• [Assigned task a]:
Express everything in the records from the line containing "Si quelque chose" down to the line containing "USB supplémentaire, un menu de démarrage" as a JSON list of strings, one string per line.

· · · ·

And Tracy experiences:

  • A spell blasts foes apart
  • A carefully laid spell controls foes and slows them down
  • A spell kill-steals a foe from the rogue haha!

This is approaching GM mastery, now. It takes a lot of presence in a session to manage pacing per player per turn. The trick is keeping your cognitive load low so you have the brain cycles to observe, decide, and act upon mid-encounter pacing opportunities.

My main point is to focus on the energy.

Use your tools to change energy up at every level of a campaign:

  • Epic story arc (spanning multiple adventures)
  • Adventure by adventure (5RD by 5RD)
  • Session by session
  • Encounter by encounter
  • Turn by turn
  • Die roll by die roll

Pacing options and levers quickly become a complex array of choices for beginning GMs and experienced GMs alike.

That’s why I like to boil pacing down to just one simple thing: change energy level when you spot the opportunity to keep the game experience varied, interesting, and exciting.

Focus on the current energy level and figure out how to amplify it or drop it. And make the amplitude of change as big as you can.

How Do We Improv Pacing?

If we take this strategy of opportune pacing changes, then we see why planning for pacing in advance often gets foiled.

We must develop our improv skills to pace sessions well.

What tools do we have to affect pacing during sessions on an improv basis?

The good news: we have several. And we’ve talked a lot about some of these in previous tips.

  • Descriptions
  • Stakes
  • Player turn efficiency
  • Encounter type
  • Missions
  • GM prep

Descriptions

Many Musings of late on descriptions, so I won’t recount those here, other than to offer a great example you can apply immediately.

Use descriptions to slow the game down or speed it up.

Long descriptions slow play down. So do descriptions that raise doubt, offer more choices (often inconsequential ones), or generate puzzles (as players unpack your description and decide what it offers/means).

· · · ·

• [Assigned task b]:
In the passage on game pacing, what effect do long descriptions have on play?

· · · ·

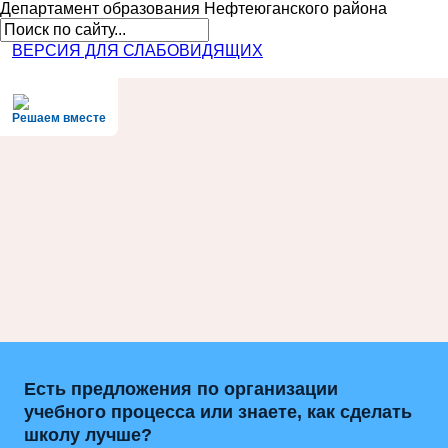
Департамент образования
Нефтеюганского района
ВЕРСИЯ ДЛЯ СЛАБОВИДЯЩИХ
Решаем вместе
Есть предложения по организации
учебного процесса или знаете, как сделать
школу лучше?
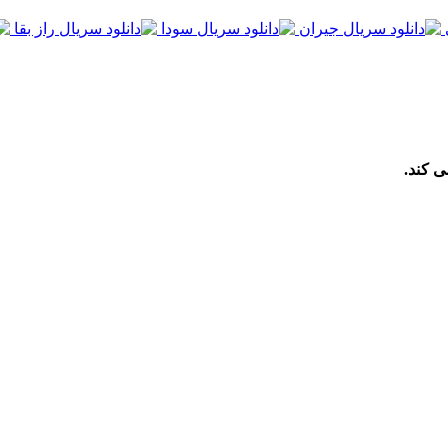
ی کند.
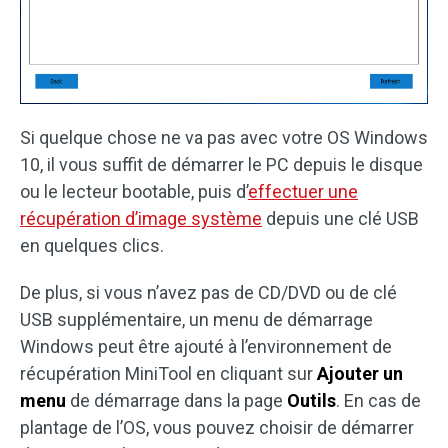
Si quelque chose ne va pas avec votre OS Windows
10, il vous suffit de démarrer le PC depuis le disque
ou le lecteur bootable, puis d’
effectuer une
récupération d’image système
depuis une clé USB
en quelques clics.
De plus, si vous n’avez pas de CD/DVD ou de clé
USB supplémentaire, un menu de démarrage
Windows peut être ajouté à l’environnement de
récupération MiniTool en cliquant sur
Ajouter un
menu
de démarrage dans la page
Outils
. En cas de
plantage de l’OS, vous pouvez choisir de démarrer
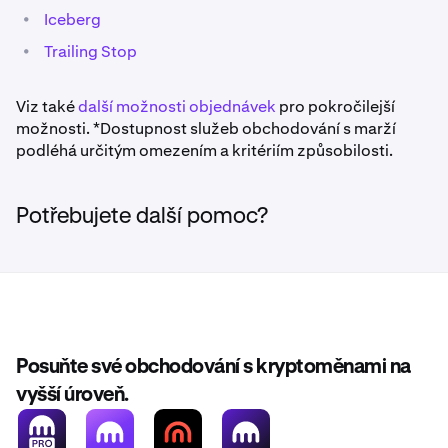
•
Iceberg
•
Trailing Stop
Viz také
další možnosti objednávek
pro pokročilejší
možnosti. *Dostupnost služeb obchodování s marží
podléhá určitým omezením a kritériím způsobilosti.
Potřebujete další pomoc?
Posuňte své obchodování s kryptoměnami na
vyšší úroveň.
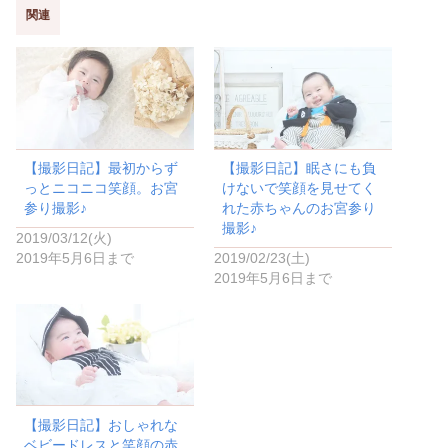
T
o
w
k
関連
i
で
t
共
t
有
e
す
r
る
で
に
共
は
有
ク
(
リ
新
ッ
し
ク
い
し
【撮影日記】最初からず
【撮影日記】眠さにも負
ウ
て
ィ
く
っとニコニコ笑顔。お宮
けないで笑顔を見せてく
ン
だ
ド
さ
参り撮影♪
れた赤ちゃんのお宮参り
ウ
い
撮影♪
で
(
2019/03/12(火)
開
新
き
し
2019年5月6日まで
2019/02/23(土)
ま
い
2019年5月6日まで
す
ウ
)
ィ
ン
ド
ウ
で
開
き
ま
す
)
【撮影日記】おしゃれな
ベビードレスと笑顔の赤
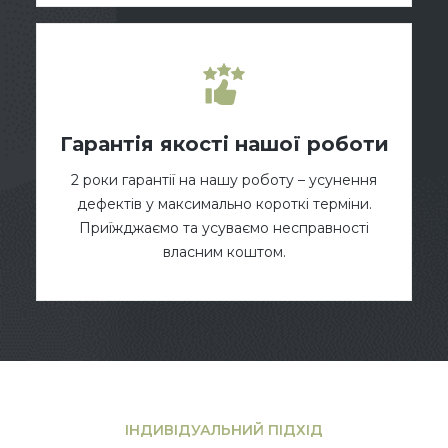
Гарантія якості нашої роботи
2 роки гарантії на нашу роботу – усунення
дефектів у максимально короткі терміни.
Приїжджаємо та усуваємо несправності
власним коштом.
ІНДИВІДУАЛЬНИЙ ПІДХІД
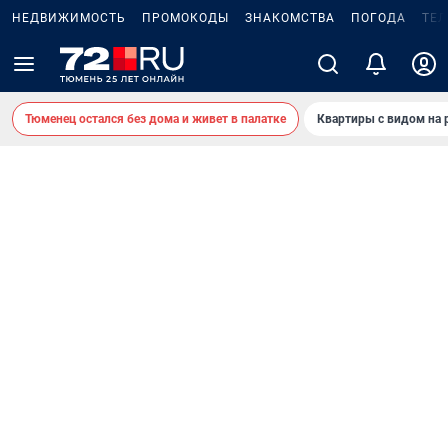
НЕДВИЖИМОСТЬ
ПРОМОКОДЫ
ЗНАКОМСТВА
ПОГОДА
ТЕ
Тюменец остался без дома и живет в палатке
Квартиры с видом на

· · · ·

• [Written reply a]:
[
  "Si quelque chose ne va pas avec votre OS Windows",
  "10, il vous suffit de démarrer le PC depuis le disque",
  "ou le lecteur bootable, puis d’",
  "effectuer une",
  "récupération d’image système",
  "depuis une clé USB",
  "en quelques clics.",
  "De plus, si vous n’avez pas de CD/DVD ou de clé",
  "USB supplémentaire, un menu de démarrage"
]

• [Written reply b]:
They slow play down.